Lüdenscheid - Eines der besten deutschen Kinos ist heute in Lüdenscheid zu finden – und das, obwohl es vor ein paar Jahrzehnten noch so aussah, als hätten Lichtspieltheater auch in der Bergstadt gegen Videokassetten keine Chance mehr. Doch wer spricht heute noch von Videokassetten?

Wo und wie kauften die Bergstädter gestern und vorgestern ein und an welchen Orten fanden sie Ablenkung vom Alltag? In der Serie „Kunst, Kultur, Konsum - Kommerz!“ (hier geht es zu allen Folgen der Serie) unternimmt Fabian Paffendorf einen Streifzug durch das alte Lüdenscheid, schildert die Geschichten von untergegangenen Freizeit- und Erlebniswelten, legendären Diskotheken, Kinos und (missverstandenen) Kunstwerken. In Folge 4 erlebt das legendäre Capitol seine Wiederauferstehung – und sein unrühmliches Ende. Der Boom der Video-Kassette als neues Massenmedium verlangt von den Kinobetreibern zudem eine Neuausrichtung ihrer Säle.

Kannibalen, Serienmörder, Zombies, Handkantenakrobaten und blanke Busen auf der Leinwand zogen das Lüdenscheider Publikum zu Beginn der 1980er-Jahre noch in Scharen in die Kinos. Trivialer und zugleich höchst vergnüglicher Schund sollte schon bald aber nicht mehr länger auf 35-Milimeter-Filmrollen gebannt werden.

Von Godzillas Monster-Kloppereien bis hin zum italienischen Endzeit-Reißer wanderte die umsatzstarke Filmware nun direkt in die Wohnzimmer – auf Video-Kassette.
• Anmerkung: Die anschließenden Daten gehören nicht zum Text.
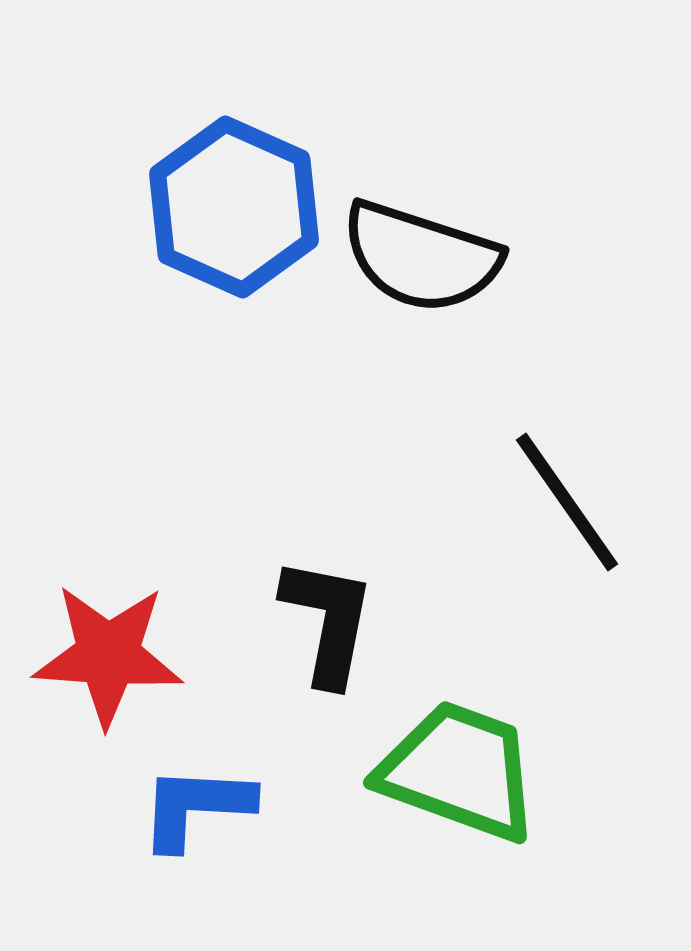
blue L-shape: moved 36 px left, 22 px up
Der starke Preisverfall bei den Abspielgeräten für die gute Stube und das Aufkommen der Videotheken mit ihren Miet-Kassetten markierte eine Zäsur der Kinobranche.

1980 die ersten Video-Verleihecken

Mit Wiederaufführungen von Publikumslieblingen wie „Spiel mir das Lied vom Tod“ oder „Roboter der Sterne“ konnten die Betreiber der Lichtspielhäuser keine Kasse mehr machen, wenn der Videoverleih wenige Häuser weiter dieselben Streifen in den Regalen stehen hatte.

1980 hatten erste Radio-und Fernsehtechniker in der Bergstadt damit begonnen, Verleihecken für Videos in ihren Läden einzurichten. Kurze Zeit später siedelten sich die ersten Geschäfte hier an, die ausnahmslos auf den Video-Vermietbetrieb ausgerichtet waren. Die Kinobetreiber stellten als Reaktion darauf nach und nach ihr Programm um. Aktuelle Hochglanz-Streifen aus Hollywood und neue deutsche Produktionen standen wieder vorrangig auf den Spielplänen.

Der hochmoderne Filmpalast heute.

Die Filmverleiher kamen der Kinobranche nämlich soweit entgegen, dass je nach Anbieter ein sogenanntes Verleihfenster eingerichtet wurde. Das bedeutete, dass nach Kinostart eines Filmes zwischen drei und neun Monate vergehen mussten, bevor dieser für den Videomarkt ausgewertet würde.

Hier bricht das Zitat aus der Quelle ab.